Reviews about Twisted Tree by Kent Meyers

Don't let the creepy story of the I-90 killer luring a victim into his car put you off - the novel really isn't about the I-90 killer, rather it is a collection of vignettes about the people in the town of Twisted Tree, where the victim is from. The writing is powerful, the drama intense, and the characters authentic. Each character's story stands on it's own, and they can be both heartbreaking and joyful. Kent Meyers is a master of tension and the slow reveal, as nuanced and detailed as Conrad and as invigorating as Melville. The audiobook is outstanding.
No spoilers in this review.

This story is told from the POV of different characters, from chapter to chapter. The story starts out from the POV of a serial killer who kidnaps and kills a young anorexic girl named Hayley Jo Zimmerman. It is a gripping chapter, and we feel both horror at the young victims fate, and a feeling of disconcertion at being inside the mind of a disturbed sociopath.

From that chapter on, we go on to see how this murder has affected other people from this small Texas town. We hear from her father, from a (former missionary) store clerk, and from the victim's former best friend among several others. We even go back and hear again from the killer.

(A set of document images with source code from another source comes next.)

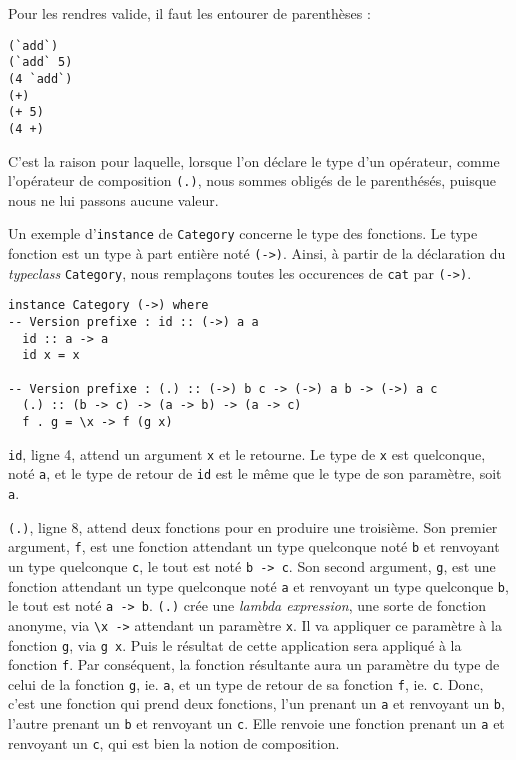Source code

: \documentclass{llncs}
\begin{document}
Pour les rendres valide, il faut les entourer de parenthèses :
\begin{lstlisting}
(`add`)
(`add` 5)
(4 `add`)
(+)
(+ 5)
(4 +)
\end{lstlisting}

C'est la raison pour laquelle, lorsque l'on déclare le type d'un opérateur, comme
l'opérateur de composition \lstinline{(.)}, nous sommes obligés de le parenthésés,
puisque nous ne lui passons aucune valeur.

Un exemple d'\lstinline{instance} de \lstinline{Category} concerne le type des fonctions.
Le type fonction est un type à part entière noté \lstinline{(->)}.
Ainsi, à partir de la déclaration du \emph{typeclass} \lstinline{Category}, nous
remplaçons toutes les occurences de \lstinline{cat} par \lstinline{(->)}.
\begin{lstlisting}
instance Category (->) where
-- Version prefixe : id :: (->) a a
  id :: a -> a
  id x = x

-- Version prefixe : (.) :: (->) b c -> (->) a b -> (->) a c
  (.) :: (b -> c) -> (a -> b) -> (a -> c)
  f . g = \x -> f (g x)
\end{lstlisting}

\lstinline{id}, ligne 4, attend un argument \lstinline{x} et le retourne.
Le type de \lstinline{x} est quelconque, noté \lstinline{a}, et le type de retour
de \lstinline{id} est le même que le type de son paramètre, soit \lstinline{a}.

\lstinline{(.)}, ligne 8, attend deux fonctions pour en produire une troisième.
Son premier argument, \lstinline{f}, est une fonction attendant un type quelconque
noté \lstinline{b} et renvoyant un type quelconque \lstinline{c}, le tout est
noté \lstinline{b -> c}.
Son second argument, \lstinline{g}, est une fonction attendant un type quelconque
noté \lstinline{a} et renvoyant un type quelconque \lstinline{b}, le tout est
noté \lstinline{a -> b}.
\lstinline{(.)} crée une \emph{lambda expression}, une sorte de fonction anonyme,
via \lstinline{\x ->} attendant un paramètre \lstinline{x}.
Il va appliquer ce paramètre à la fonction \lstinline{g}, via \lstinline{g x}.
Puis le résultat de cette application sera appliqué à la fonction \lstinline{f}.
Par conséquent, la fonction résultante aura un paramètre du type de celui de la
fonction \lstinline{g}, ie. \lstinline{a}, et un type de retour de sa fonction \lstinline{f},
ie. \lstinline{c}.
Donc, c'est une fonction qui prend deux fonctions, l'un prenant un \lstinline{a}
et renvoyant un \lstinline{b}, l'autre prenant un \lstinline{b} et renvoyant un \lstinline{c}.
Elle renvoie une fonction prenant un \lstinline{a} et renvoyant un \lstinline{c},
qui est bien la notion de composition.
\end{document}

First, let me say that this was a very different read for me. I am a big fan of suspense novels and mystery books, and this sounded like something I would like. But it wasn't what I expected. After the first chapter I found this book a slow-go. Because we keep switching characters and POV, it takes a while to adjust to each new chapter. This had an effect on the flow of the narrative for me, and it took me several sittings to get through this book.

I think that if you are looking for the usual quick, suspenseful mystery novel, this is not your book. It is not a linear trip from crime to denouement and it isn't meant to be. Instead, it is an ambitious and different story that looks at the serial killer genre in a new way - and the focus is on the lives of different characters. I'm just sorry that for me this wasn't as compelling as I would've liked it to be.
Faulknerian, but too many characters
Tori Texer
This book was extremely difficult for me to read. The whole thing seemed very disjointed. Each chapter would finally reveal a connection to the characters in the first chapter, however it was a brief and tenuous connection. I was hoping the last chapter would bring everything back around and it really didn't. I don't think I'll be reading any more books by Mr. Meyers.
I read "The Work of Wolves" several years ago when I still lived in South Dakota. I shared it with my son Bill who said it might be the best book he'd ever read (all of my kids and I read quite a bit.) I have not yet finished "The Twisted Tree," but I just finished the chapter about the rattlesnakes which moved me more than I can say. I have to say that I believe Kent Myers will be considered one of the best writers of the 21st century. I've read James Joyce, Thomas Wolfe, Steinbeck, all of William Faulkner, Harper Lee, and a number of other fiction writers my professors at Emory assigned quite a few years ago.
Kent Myers' work is sensitive, non-trite, sincere, and insightful into people and their complex motivations. When I re-read his work, it is like meeting a dear friend once more.
His work is not a smooth read, but rather like a weekend spent with a good friend who's funny, smart, and stretches your thinking processes.
I hope Kent will share many more of his works with us when the muse visits him. I have a real reason to live to be 100 years old now that I can look forward to more work from this special person.
I loved his book-The Work of Wolves-but this one has no story line and was a horrible read. Don't bother buying this one..
Within the first two pages I loved the style of writing; this was not at all what I expected but it held my attention throughout and has given me a lot to think about. Wonderfully written; I have since read everything I can get from Kent Meyers.